For the daily positions of HMS Ursula during this patrol see the map below.

(1)

3 Mar 1940
HMS Ursula (Cdr. G.C. Phillips, DSO, RN) ended her 6th war patrol at Blyth. (1)

5 Mar 1940
HMS Ursula (Cdr. G.C. Phillips, DSO, RN) was docked at Blyth. (6)

7 Mar 1940
HMS Ursula (Cdr. G.C. Phillips, DSO, RN) was undocked. (6)

12 Mar 1940
HMS Ursula (Cdr. G.C. Phillips, DSO, RN) departed Blyth for her 7th war patrol. She was ordered to patrol in the Kattegat / Skagerrak.

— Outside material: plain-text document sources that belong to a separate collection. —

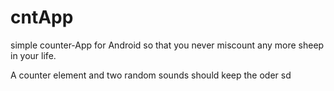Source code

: # cntApp
simple counter-App for Android so that you never miscount any more sheep in your life.

A counter element and two random sounds should keep the oder sd
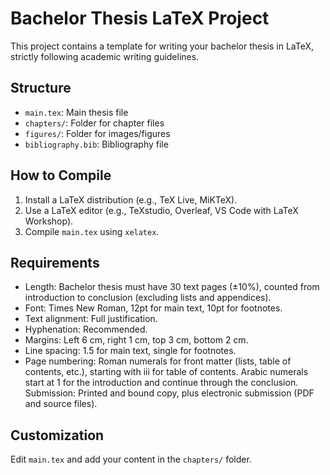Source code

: # Bachelor Thesis LaTeX Project

This project contains a template for writing your bachelor thesis in LaTeX, strictly following academic writing guidelines.

## Structure
- `main.tex`: Main thesis file
- `chapters/`: Folder for chapter files
- `figures/`: Folder for images/figures
- `bibliography.bib`: Bibliography file

## How to Compile
1. Install a LaTeX distribution (e.g., TeX Live, MiKTeX).
2. Use a LaTeX editor (e.g., TeXstudio, Overleaf, VS Code with LaTeX Workshop).
3. Compile `main.tex` using `xelatex`.

## Requirements

- Length: Bachelor thesis must have 30 text pages (±10%), counted from introduction to conclusion (excluding lists and appendices).
- Font: Times New Roman, 12pt for main text, 10pt for footnotes.
- Text alignment: Full justification.
- Hyphenation: Recommended.
- Margins: Left 6 cm, right 1 cm, top 3 cm, bottom 2 cm.
- Line spacing: 1.5 for main text, single for footnotes.
- Page numbering:
    Roman numerals for front matter (lists, table of contents, etc.), starting with iii for table of contents.
    Arabic numerals start at 1 for the introduction and continue through the conclusion.
    Submission: Printed and bound copy, plus electronic submission (PDF and source files).

## Customization
Edit `main.tex` and add your content in the `chapters/` folder.
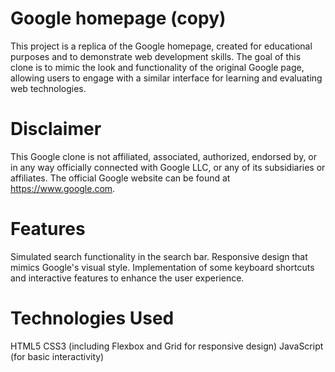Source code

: # Google homepage (copy)

This project is a replica of the Google homepage, created for educational purposes and to demonstrate web development skills. The goal of this clone is to mimic the look and functionality of the original Google page, allowing users to engage with a similar interface for learning and evaluating web technologies.

# Disclaimer
This Google clone is not affiliated, associated, authorized, endorsed by, or in any way officially connected with Google LLC, or any of its subsidiaries or affiliates. The official Google website can be found at https://www.google.com.

# Features
Simulated search functionality in the search bar.
Responsive design that mimics Google's visual style.
Implementation of some keyboard shortcuts and interactive features to enhance the user experience.

# Technologies Used
HTML5
CSS3 (including Flexbox and Grid for responsive design)
JavaScript (for basic interactivity)

 
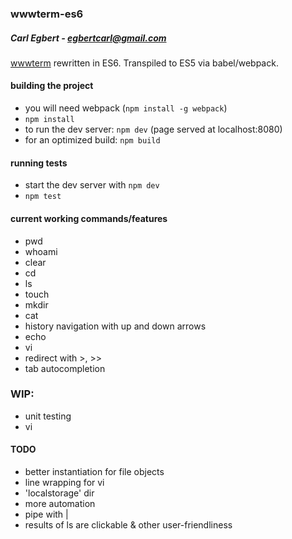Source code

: ### wwwterm-es6
##### Carl Egbert - egbertcarl@gmail.com

[wwwterm](https://github.com/carlegbert/wwwterm) rewritten in ES6. Transpiled to ES5 via babel/webpack.

#### building the project

* you will need webpack (`npm install -g webpack`)
* `npm install`
* to run the dev server: `npm dev` (page served at localhost:8080)
* for an optimized build: `npm build`

#### running tests

* start the dev server with `npm dev`
* `npm test`

#### current working commands/features

* pwd
* whoami
* clear
* cd
* ls
* touch
* mkdir
* cat
* history navigation with up and down arrows
* echo
* vi
* redirect with >, >>
* tab autocompletion

### WIP:
* unit testing
* vi

#### TODO
* better instantiation for file objects
* line wrapping for vi
* 'localstorage' dir
* more automation
* pipe with |
* results of ls are clickable & other user-friendliness
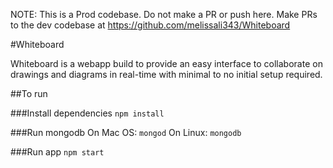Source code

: NOTE: This is a Prod codebase. Do not make a PR or push here. Make PRs to the dev codebase at https://github.com/melissali343/Whiteboard

#Whiteboard

Whiteboard is a webapp build to provide an easy interface to collaborate on drawings and diagrams in real-time with minimal to no initial setup required.

##To run

###Install dependencies
`npm install`

###Run mongodb
On Mac OS: `mongod`
On Linux: `mongodb`

###Run app
`npm start`
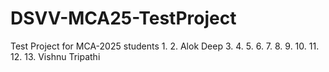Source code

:# DSVV-MCA25-TestProject
Test Project for MCA-2025 students
1.
2. Alok Deep
3.
4.
5.
6.
7.
8.
9.
10.
11.
12.
13. Vishnu Tripathi
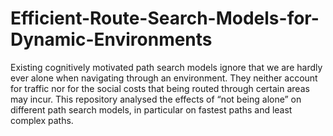 # Efficient-Route-Search-Models-for-Dynamic-Environments

Existing cognitively motivated path search models ignore that we are hardly ever alone when navigating through an environment. They neither account for traffic nor for the social costs that being routed through certain areas may incur. This repository analysed the effects of “not being alone” on different path search models, in particular on fastest paths and least complex paths. 
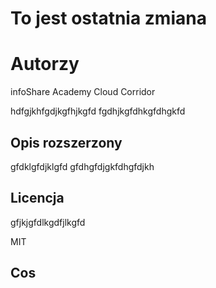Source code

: # To jest ostatnia zmiana

# Autorzy

infoShare Academy
Cloud Corridor

hdfgjkhfgdjkgfhjkgfd
fgdhjkgfdhkgfdhgkfd

## Opis rozszerzony

gfdklgfdjklgfd
gfdhgfdjgkfdhgfdjkh

## Licencja

gfjkjgfdlkgdfjlkgfd

MIT

## Cos
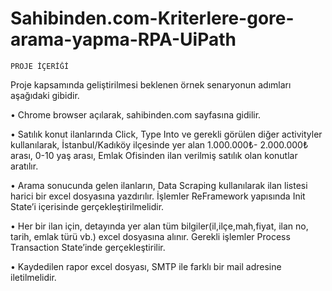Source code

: # Sahibinden.com-Kriterlere-gore-arama-yapma-RPA-UiPath

	PROJE İÇERİĞİ
  
Proje kapsamında geliştirilmesi beklenen örnek senaryonun adımları aşağıdaki gibidir.

• Chrome browser açılarak, sahibinden.com sayfasına gidilir.

• Satılık konut ilanlarında Click, Type Into ve gerekli görülen diğer activityler kullanılarak, İstanbul/Kadıköy ilçesinde yer alan 1.000.000₺- 2.000.000₺ arası, 0-10 yaş arası, Emlak Ofisinden ilan verilmiş satılık olan konutlar aratılır. 

• Arama sonucunda gelen ilanların, Data Scraping kullanılarak ilan listesi harici bir excel dosyasına yazdırılır. İşlemler ReFramework yapısında Init State’i içerisinde gerçekleştirilmelidir. 

• Her bir ilan için, detayında yer alan tüm bilgiler(il,ilçe,mah,fiyat, ilan no, tarih, emlak türü vb.) excel dosyasına alınır. Gerekli işlemler Process Transaction State’inde gerçekleştirilir.

• Kaydedilen rapor excel dosyası, SMTP ile farklı bir mail adresine iletilmelidir.
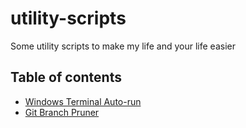 # utility-scripts

Some utility scripts to make my life and your life easier

## Table of contents

* [Windows Terminal Auto-run](/windows-terminal-autorun/)
* [Git Branch Pruner](/git-branch-pruner/)
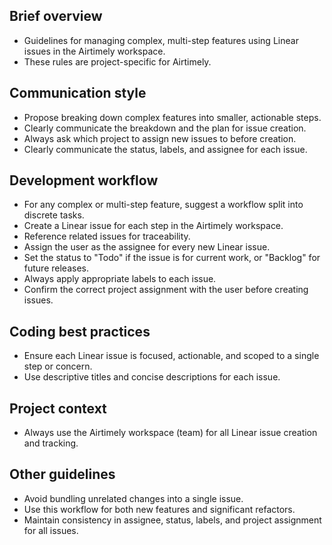 ## Brief overview

- Guidelines for managing complex, multi-step features using Linear issues in the Airtimely workspace.
- These rules are project-specific for Airtimely.

## Communication style

- Propose breaking down complex features into smaller, actionable steps.
- Clearly communicate the breakdown and the plan for issue creation.
- Always ask which project to assign new issues to before creation.
- Clearly communicate the status, labels, and assignee for each issue.

## Development workflow

- For any complex or multi-step feature, suggest a workflow split into discrete tasks.
- Create a Linear issue for each step in the Airtimely workspace.
- Reference related issues for traceability.
- Assign the user as the assignee for every new Linear issue.
- Set the status to "Todo" if the issue is for current work, or "Backlog" for future releases.
- Always apply appropriate labels to each issue.
- Confirm the correct project assignment with the user before creating issues.

## Coding best practices

- Ensure each Linear issue is focused, actionable, and scoped to a single step or concern.
- Use descriptive titles and concise descriptions for each issue.

## Project context

- Always use the Airtimely workspace (team) for all Linear issue creation and tracking.

## Other guidelines

- Avoid bundling unrelated changes into a single issue.
- Use this workflow for both new features and significant refactors.
- Maintain consistency in assignee, status, labels, and project assignment for all issues.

For the daily and attack positions of HMS Ursula during this patrol see the map below.

(1)

21 Mar 1940 (position 57.48, 10.53)
HMS Ursula (Cdr. G.C. Phillips, DSO, RN) torpedoed and sank the German merchant Heddernheim (4947 GRT, built 1921) in the Skagerrak about 10 nautical miles east-north-east of Skagen, Denmark in position 57°48'N, 10°53'E.

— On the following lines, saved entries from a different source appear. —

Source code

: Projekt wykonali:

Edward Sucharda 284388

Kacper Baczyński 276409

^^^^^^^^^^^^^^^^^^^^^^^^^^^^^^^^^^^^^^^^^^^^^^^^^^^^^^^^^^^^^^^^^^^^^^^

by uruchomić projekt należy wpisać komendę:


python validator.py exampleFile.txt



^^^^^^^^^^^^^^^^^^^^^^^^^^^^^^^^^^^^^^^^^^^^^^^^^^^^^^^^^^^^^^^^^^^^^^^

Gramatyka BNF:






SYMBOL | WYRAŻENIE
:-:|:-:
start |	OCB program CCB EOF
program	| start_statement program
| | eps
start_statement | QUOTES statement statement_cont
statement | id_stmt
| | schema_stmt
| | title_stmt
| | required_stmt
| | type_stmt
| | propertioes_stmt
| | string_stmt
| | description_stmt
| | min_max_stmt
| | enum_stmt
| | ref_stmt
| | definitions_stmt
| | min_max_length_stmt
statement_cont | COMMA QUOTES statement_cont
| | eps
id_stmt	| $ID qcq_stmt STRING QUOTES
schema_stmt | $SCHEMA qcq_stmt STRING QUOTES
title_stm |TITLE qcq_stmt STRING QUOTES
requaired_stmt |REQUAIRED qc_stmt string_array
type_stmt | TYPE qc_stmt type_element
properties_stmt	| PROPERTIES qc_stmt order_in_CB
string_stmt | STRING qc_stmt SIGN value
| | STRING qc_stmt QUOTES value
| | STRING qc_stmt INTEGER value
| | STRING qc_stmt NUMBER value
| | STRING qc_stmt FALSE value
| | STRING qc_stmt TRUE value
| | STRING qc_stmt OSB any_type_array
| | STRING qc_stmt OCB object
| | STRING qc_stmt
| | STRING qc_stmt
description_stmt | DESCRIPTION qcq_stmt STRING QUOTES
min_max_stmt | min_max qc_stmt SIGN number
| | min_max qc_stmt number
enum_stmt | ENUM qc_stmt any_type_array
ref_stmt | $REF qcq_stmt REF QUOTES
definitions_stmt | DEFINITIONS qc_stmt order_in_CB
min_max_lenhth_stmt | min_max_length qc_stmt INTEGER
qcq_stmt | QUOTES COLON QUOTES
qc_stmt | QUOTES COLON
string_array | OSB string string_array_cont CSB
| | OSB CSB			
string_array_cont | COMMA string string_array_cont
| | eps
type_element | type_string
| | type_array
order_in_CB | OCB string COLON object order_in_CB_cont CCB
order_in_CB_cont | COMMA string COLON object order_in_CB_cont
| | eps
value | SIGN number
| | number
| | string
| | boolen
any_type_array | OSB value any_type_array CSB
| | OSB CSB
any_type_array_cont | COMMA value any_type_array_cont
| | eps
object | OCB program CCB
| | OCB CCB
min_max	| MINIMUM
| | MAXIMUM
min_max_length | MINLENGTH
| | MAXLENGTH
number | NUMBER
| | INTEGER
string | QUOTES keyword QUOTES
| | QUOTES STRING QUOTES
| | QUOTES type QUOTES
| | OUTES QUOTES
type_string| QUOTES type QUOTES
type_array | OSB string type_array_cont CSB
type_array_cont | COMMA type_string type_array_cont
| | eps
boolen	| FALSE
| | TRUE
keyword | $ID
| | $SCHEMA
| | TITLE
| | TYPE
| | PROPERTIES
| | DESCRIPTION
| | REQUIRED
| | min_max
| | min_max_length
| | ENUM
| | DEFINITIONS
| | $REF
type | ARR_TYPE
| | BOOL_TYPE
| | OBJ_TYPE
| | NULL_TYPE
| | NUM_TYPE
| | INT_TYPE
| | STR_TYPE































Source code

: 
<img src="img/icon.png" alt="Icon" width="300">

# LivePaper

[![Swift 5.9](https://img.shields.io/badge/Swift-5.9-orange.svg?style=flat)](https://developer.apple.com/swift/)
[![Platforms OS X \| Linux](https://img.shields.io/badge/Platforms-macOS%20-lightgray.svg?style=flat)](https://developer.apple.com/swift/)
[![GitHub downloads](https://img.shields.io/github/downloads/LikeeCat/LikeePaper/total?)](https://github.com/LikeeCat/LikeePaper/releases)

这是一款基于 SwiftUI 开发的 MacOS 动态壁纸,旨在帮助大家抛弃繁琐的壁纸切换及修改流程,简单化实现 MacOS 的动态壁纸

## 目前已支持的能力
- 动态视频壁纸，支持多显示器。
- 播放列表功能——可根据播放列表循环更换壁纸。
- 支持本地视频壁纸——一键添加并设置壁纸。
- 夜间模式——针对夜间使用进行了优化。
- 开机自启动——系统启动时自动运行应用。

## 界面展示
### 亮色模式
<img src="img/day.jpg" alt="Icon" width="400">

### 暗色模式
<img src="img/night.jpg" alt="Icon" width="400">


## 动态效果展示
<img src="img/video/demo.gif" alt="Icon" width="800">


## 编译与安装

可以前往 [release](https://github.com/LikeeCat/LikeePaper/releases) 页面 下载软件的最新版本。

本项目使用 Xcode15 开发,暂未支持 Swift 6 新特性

2146 hours - Sighted a dim lights of a ship. Closed to investigate. When close signalled the ship to stop. This they did not do. After another attempt the ship was seen to increase speed so a practice round was fired with the gun as a warning shot. The ship now stopped and was asked to identify her self. She signalled 'Estonian'. Meanwhile Ursula crossed close astern of the ship and with the Aldis light the name 'Heddernheim - Bremen' could be read. The crew was ordered to abandon ship. Meanwhile they were also signalling. The crew eventually sent a boat over but this all took a very long time, it was obvious they were 'buying time'. Once again they were ordered to abandon ship, which they did but again very slow. A second warning round was now fired and this speeded up things a bit.

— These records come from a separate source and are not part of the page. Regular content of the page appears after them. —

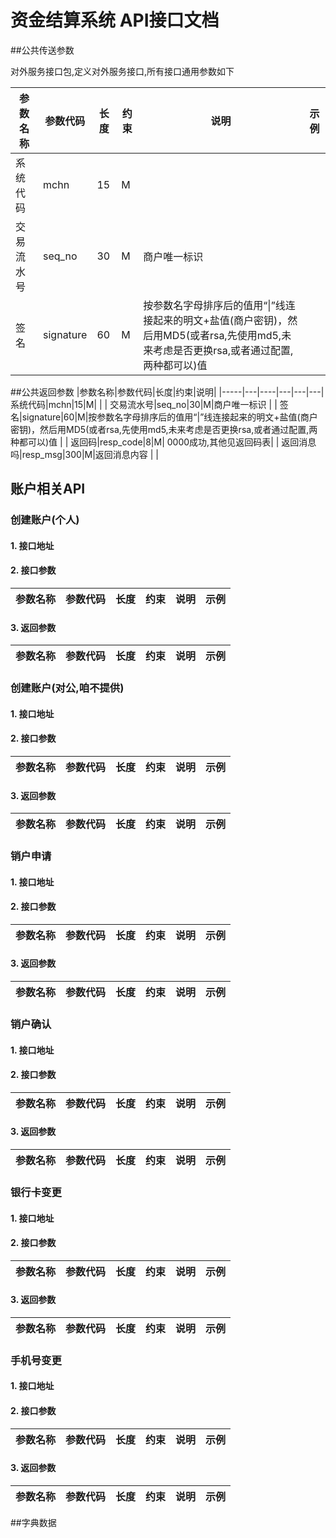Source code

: **资金结算系统 API接口文档**
=========

##公共传送参数

对外服务接口包,定义对外服务接口,所有接口通用参数如下

参数名称|参数代码|长度|约束|说明|示例
-----|---|----|---|---|---
系统代码|mchn|15|M| | |
交易流水号|seq_no|30|M|商户唯一标识 | |
签名|signature|60|M|按参数名字母排序后的值用“\|”线连接起来的明文+盐值(商户密钥)，然后用MD5(或者rsa,先使用md5,未来考虑是否更换rsa,或者通过配置,两种都可以)值 | |

        
##公共返回参数
|参数名称|参数代码|长度|约束|说明|
|-----|---|----|---|---|---|
系统代码|mchn|15|M| | |
交易流水号|seq_no|30|M|商户唯一标识 | |
签名|signature|60|M|按参数名字母排序后的值用“\|”线连接起来的明文+盐值(商户密钥)，然后用MD5(或者rsa,先使用md5,未来考虑是否更换rsa,或者通过配置,两种都可以)值 | |
返回码|resp_code|8|M| 0000成功,其他见返回码表| |
返回消息吗|resp_msg|300|M|返回消息内容 | |
## 账户相关API

### 创建账户(个人)

#### 1. 接口地址
    
#### 2. 接口参数
参数名称|参数代码|长度|约束|说明|示例
-----|---|----|---|---|---
#### 3. 返回参数
    
参数名称|参数代码|长度|约束|说明|示例
-----|---|----|---|---|---


### 创建账户(对公,咱不提供)

#### 1. 接口地址
    
#### 2. 接口参数
参数名称|参数代码|长度|约束|说明|示例
-----|---|----|---|---|---
#### 3. 返回参数
    
参数名称|参数代码|长度|约束|说明|示例
-----|---|----|---|---|---

### 销户申请

#### 1. 接口地址
    
#### 2. 接口参数
参数名称|参数代码|长度|约束|说明|示例
-----|---|----|---|---|---
#### 3. 返回参数
    
参数名称|参数代码|长度|约束|说明|示例
-----|---|----|---|---|---


### 销户确认

#### 1. 接口地址
    
#### 2. 接口参数
参数名称|参数代码|长度|约束|说明|示例
-----|---|----|---|---|---
#### 3. 返回参数
    
参数名称|参数代码|长度|约束|说明|示例
-----|---|----|---|---|---


### 银行卡变更

#### 1. 接口地址
    
#### 2. 接口参数
参数名称|参数代码|长度|约束|说明|示例
-----|---|----|---|---|---
#### 3. 返回参数
    
参数名称|参数代码|长度|约束|说明|示例
-----|---|----|---|---|---


### 手机号变更

#### 1. 接口地址
    
#### 2. 接口参数
参数名称|参数代码|长度|约束|说明|示例
-----|---|----|---|---|---
#### 3. 返回参数
    
参数名称|参数代码|长度|约束|说明|示例
-----|---|----|---|---|---


##字典数据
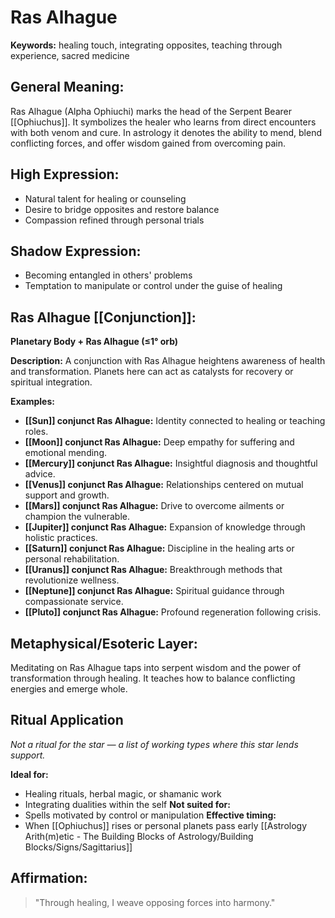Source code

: # Ras Alhague


**Keywords:** healing touch, integrating opposites, teaching through experience, sacred medicine

## General Meaning:
Ras Alhague (Alpha Ophiuchi) marks the head of the Serpent Bearer [[Ophiuchus]]. It symbolizes the healer who learns from direct encounters with both venom and cure. In astrology it denotes the ability to mend, blend conflicting forces, and offer wisdom gained from overcoming pain.

## High Expression:
- Natural talent for healing or counseling
- Desire to bridge opposites and restore balance
- Compassion refined through personal trials

## Shadow Expression:
- Becoming entangled in others' problems
- Temptation to manipulate or control under the guise of healing

## Ras Alhague [[Conjunction]]:

**Planetary Body + Ras Alhague (≤1° orb)**

**Description:**
A conjunction with Ras Alhague heightens awareness of health and transformation. Planets here can act as catalysts for recovery or spiritual integration.

**Examples:**
- **[[Sun]] conjunct Ras Alhague:** Identity connected to healing or teaching roles.
- **[[Moon]] conjunct Ras Alhague:** Deep empathy for suffering and emotional mending.
- **[[Mercury]] conjunct Ras Alhague:** Insightful diagnosis and thoughtful advice.
- **[[Venus]] conjunct Ras Alhague:** Relationships centered on mutual support and growth.
- **[[Mars]] conjunct Ras Alhague:** Drive to overcome ailments or champion the vulnerable.
- **[[Jupiter]] conjunct Ras Alhague:** Expansion of knowledge through holistic practices.
- **[[Saturn]] conjunct Ras Alhague:** Discipline in the healing arts or personal rehabilitation.
- **[[Uranus]] conjunct Ras Alhague:** Breakthrough methods that revolutionize wellness.
- **[[Neptune]] conjunct Ras Alhague:** Spiritual guidance through compassionate service.
- **[[Pluto]] conjunct Ras Alhague:** Profound regeneration following crisis.

## Metaphysical/Esoteric Layer:
Meditating on Ras Alhague taps into serpent wisdom and the power of transformation through healing. It teaches how to balance conflicting energies and emerge whole.

## Ritual Application
*Not a ritual for the star — a list of working types where this star lends support.*

**Ideal for:**
- Healing rituals, herbal magic, or shamanic work
- Integrating dualities within the self
**Not suited for:**
- Spells motivated by control or manipulation
**Effective timing:**
- When [[Ophiuchus]] rises or personal planets pass early [[Astrology Arith(m)etic - The Building Blocks of Astrology/Building Blocks/Signs/Sagittarius]]

## Affirmation:

> "Through healing, I weave opposing forces into harmony."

While Ursula was manouvered into a position to torpedo the ship no.1 torpedo tube was fired by accident. This torpedo missed the ship.

Due to ice damage to Ursula only no.2 and no.5 torpedo tubes could be fired. so these were now brought to the ready. No.5 torpedo tube was now fired but the torpedo failed to run. Possibly it was damaged upon discharge als due to ice damage.

Now no.2 tube was fired. This torpedo hit the ship amidships and it sank shortly afterwards.

One prisoner was taken from the boats. (1)

23 Mar 1940
At 0010 hours (zone -1), HMS Ursula (Cdr. G.C. Phillips, DSO, RN) stopped the Danish merchant Sejrö (1489 GRT, built 1929) but released her after examination. (1)

25 Mar 1940
HMS Ursula (Cdr. G.C. Phillips, DSO, RN) ended her 7th war patrol at Blyth.

Ursula was damaged during this patrol by ice, Almost all torpedo tube outer doors were damaged and could not open and the after periscope was also bent by hitting ice and had to be replaced. (1)

27 Mar 1940
HMS Ursula (Cdr. G.C. Phillips, DSO, RN) was docked at Blyth. (6)

2 Apr 1940
HMS Ursula (Cdr. G.C. Phillips, DSO, RN) was undocked. (7)

Sources

  1. ADM 199/1819
  2. ADM 173/16254
  3. ADM 173/16255
  4. ADM 199/373
  5. ADM 173/16691
  6. ADM 173/16692
  7. ADM 173/16693

ADM numbers indicate documents at the British National Archives at Kew, London.